I make the shape of a woman standing
in a shed. How many of you can say the same?
Billions and billions served.
I want to impress the stars: carry
a bundle of sticks affixed to a strap
across my back. Walk 4 miles
or no miles at all.
At dawn, I will make a fire. No
biggie. Just another miracle
I may have had a part in.
The stars do not eat my breakfast.
A man eats my breakfast. Like the stars
he cannot take care of me very well.
But oh does he burn.
So I draw the water from the tap.
I draw the tap from memory.
Peekskill, New York-based poet and self-described generalist Paige Ackerson-Kiely’s third full-length poetry collection is Dolefully, A Rampart Stands (New York NY: Penguin, 2019), following In No One’s Land (Boise ID: Ahsahta Press, 2007) and My Love Is a Dead Arctic Explorer (Ahsahta Press, 2012) [see my review of such here]. Set in five sections (including the sequence “Book About A Candle Burning In A Shed,” which appeared as a chapbook through above/ground press in 2011), her lyrics are dense, dream-like and filled with a knowing that often emerges from deep hardship, such as the last third of the poem “The Grandmothers,” that reads:
The beatings are located in the basement or shed
when they used to be out on the prairie, reddening
the sky, little dust drops children ran their toes across.
Whose tears made these?
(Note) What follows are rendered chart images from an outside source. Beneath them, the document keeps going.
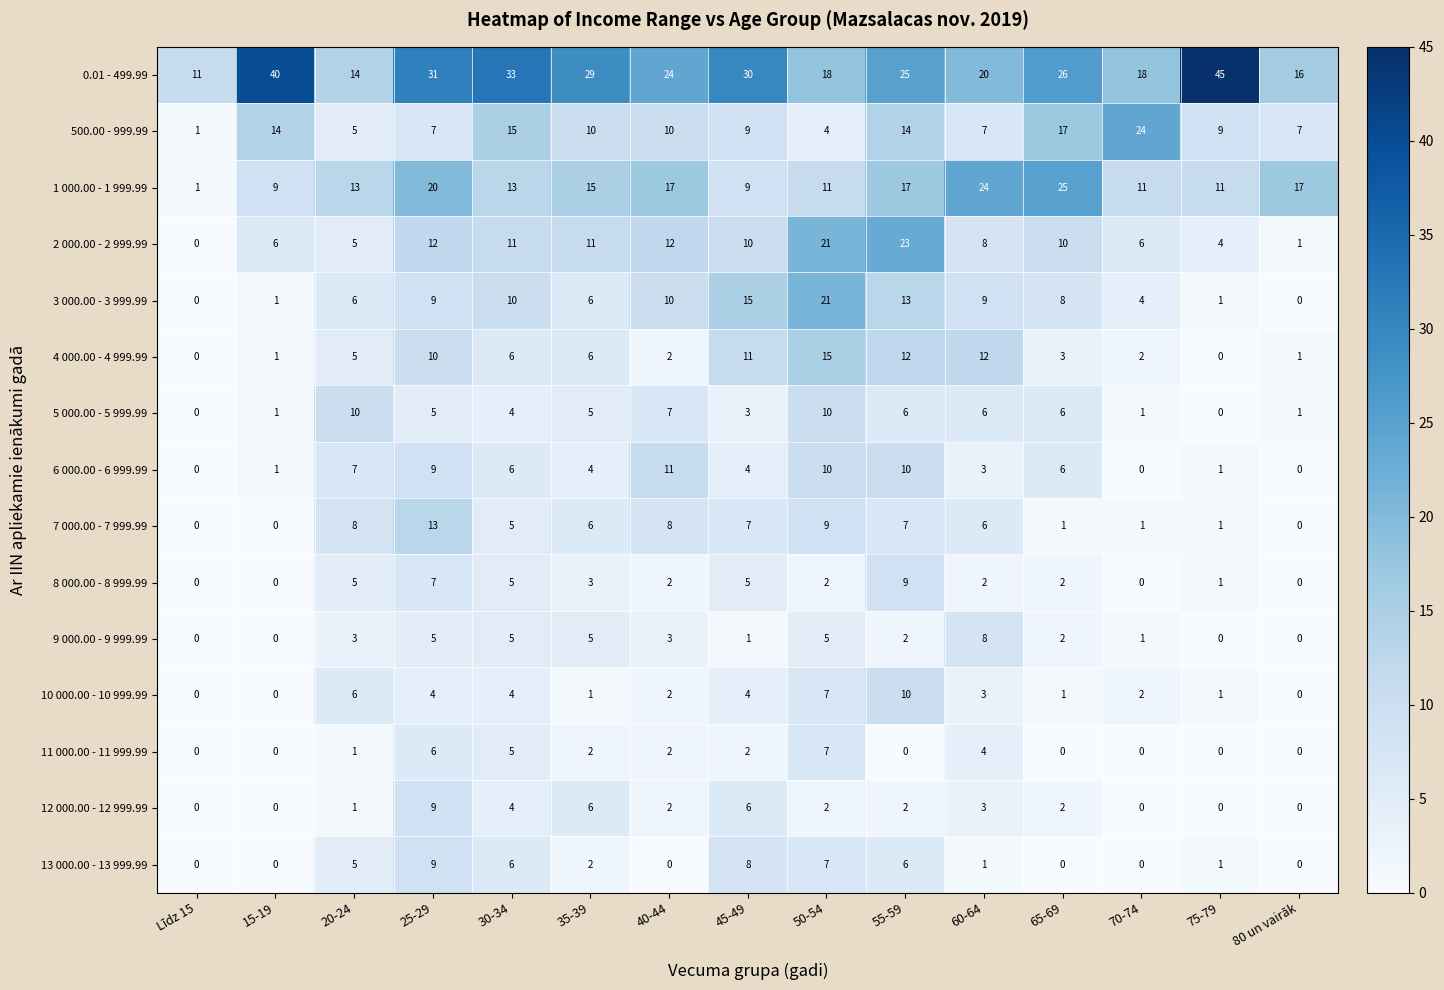

The 10 000.00 - 10 999.99 series shows 2 at 45-49. True or false?

False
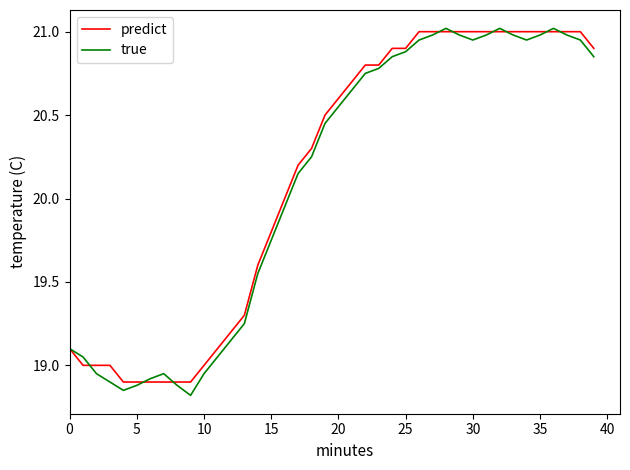

Which series has the largest range (max minus min)?

true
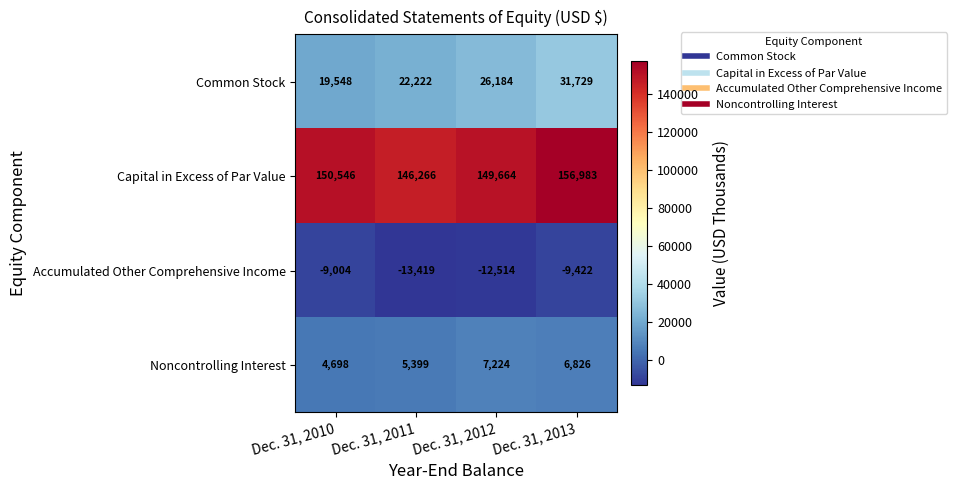

At which category is the sum across all series the highest?

Dec. 31, 2013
The beatings don’t say
in the dark. The beatings scuffed into the wall
of a newly remodeled home. For each one,
10 more hard miles of trail leading east—
no fires at the campsite, no advice from older women
who have been that way, no map.
There has long been a mythical quality to Ackerson-Kiely’s poems: in dream-like scenes of occasional violence, loss and longing, she composes narrators/characters that both alternately and concurrently fall apart and unspool, attempt to lose themselves and keep themselves from becoming lost. “But the anger will surface once families get home,” she writes, in the poem “Folding Chairs,” “kick off their boots in the mudroom. I am afraid // I will continue to burn the supper. I am afraid / I have not made enough for everyone.” Touching on elements of the domestic, the pilgrimage and even pioneer settlers, her poems are grounded in her corner of rural America, and one could almost describe her poems as a kind of lyric New England gothic: exploring the deep beauty that emerges through and despite the darker elements. This is a striking collection, one that contains a rich tapestry of subtle multitudes. As she writes in the poem “Meadow Redaction”: “The boat is a crescent of silver birch / I punch my body into.”